O monumento foi erguido na praça em frente ao estabelecimento, na confluência das avenidas Almirante Cochrane e Epitácio Pessoa, entre a divisa dos bairros Aparecida e Embaré, no canal 5.
Partiu de Carlinhos a ideia de erguer a estátua. Chateado com as parcas homenagens a Pelé na cidade do time em que o astro fez história, o empresário convenceu dois amigos investidores a pagar pelo busto, que custou R$ 12 mil. “Cada um deu R$ 6 mil”, conta.
O movimento na tradicional padaria sempre é intenso. Carlinhos é uma celebridade na cidade. Uma figura popular, amigo de todos, desde político aos clientes ébrios que só deixam o local expulsos. Mas nos últimos dias aumentou ainda mais por causa da morte de Pelé.
Ex-jogadores do Santos passaram a se reencontrar na padaria nos dias que sucederam a morte do Rei.
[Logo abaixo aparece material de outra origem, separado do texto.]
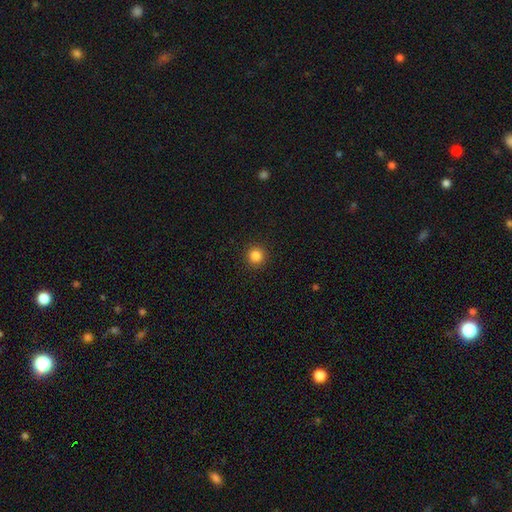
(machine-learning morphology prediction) smooth_or_featured: smooth (p=0.85) [alt: star or artifact p=0.11]
how_rounded: round (p=0.95) [alt: in between p=0.04]
merging: none (p=0.93) [alt: minor disturbance p=0.05]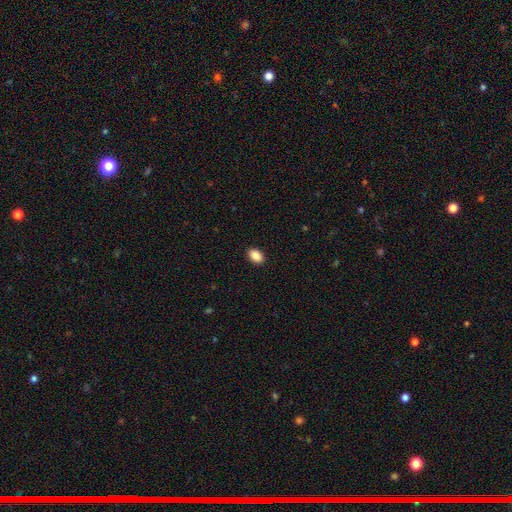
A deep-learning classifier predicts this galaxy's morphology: Smooth or featured?
  - smooth: 90% *
  - star or artifact: 8%
  - featured or disk: 3%
How rounded?
  - in between: 85% *
  - round: 14%
  - cigar-shaped: 1%
Merging?
  - none: 91% *
  - minor disturbance: 7%
  - major disturbance: 2%
  - merger: 1%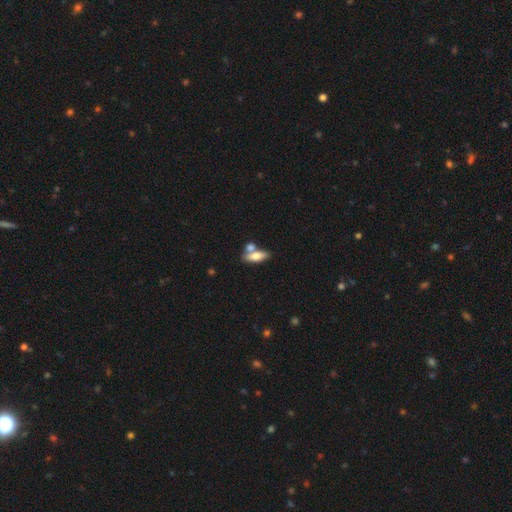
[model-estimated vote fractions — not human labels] Morphology: type=smooth (71%); roundness=in between (71%); merging=none (47%).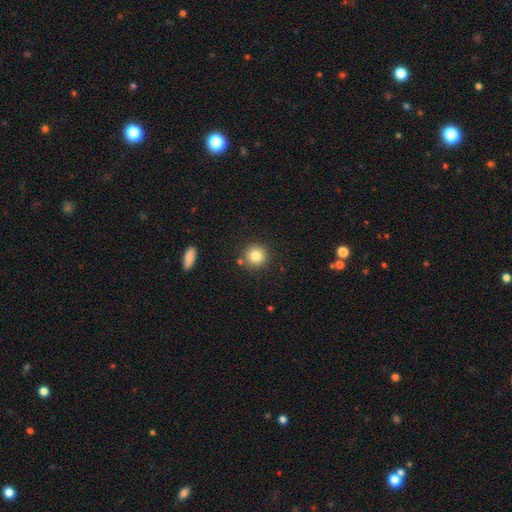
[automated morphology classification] smooth-or-featured: smooth: 82% | star or artifact: 10% | featured or disk: 7%
  how-rounded: round: 93% | in between: 6% | cigar-shaped: 1%
  merging: none: 85% | minor disturbance: 8% | merger: 5% | major disturbance: 2%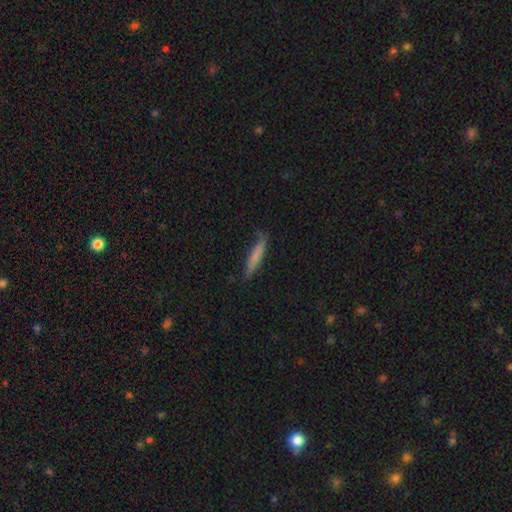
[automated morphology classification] The model was most divided on "merging": none: 69%, minor disturbance: 23%, major disturbance: 5%, merger: 2%. More confident: how rounded — cigar-shaped (90%); smooth or featured — smooth (72%).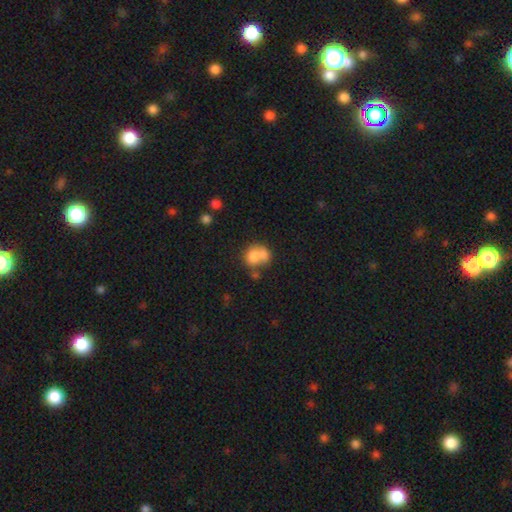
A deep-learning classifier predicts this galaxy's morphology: This is likely a smooth galaxy (70%). How rounded: likely round (66%). Merging: possibly merger (55%).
O goleiro Carlos Pierin, o Lalá, e os ex-atacantes Serginho Chulapa e Aluísio Guerreiro, pai de Júnior Moraes, hoje no Corinthians, estiveram na padoca de Carlinhos para mais uma vez reverenciar o ídolo e amigo Pelé.
Carlinhos também tem recebido repórteres estrangeiros ávidos para saber curiosidades da vida de Pelé. Quando o dono da padaria está muito ocupado, escala um amigo para lhe ajudar. Foi o que aconteceu quando um jornalista francês o abordou.
As paredes da padaria de Carlinhos, um homem de estatura média e quase sempre vestindo o uniforme do Santos, do Boné ao calção, são todas decoradas com imagens alusivas ao Santos, entre fotos, pôsteres, faixas e símbolos.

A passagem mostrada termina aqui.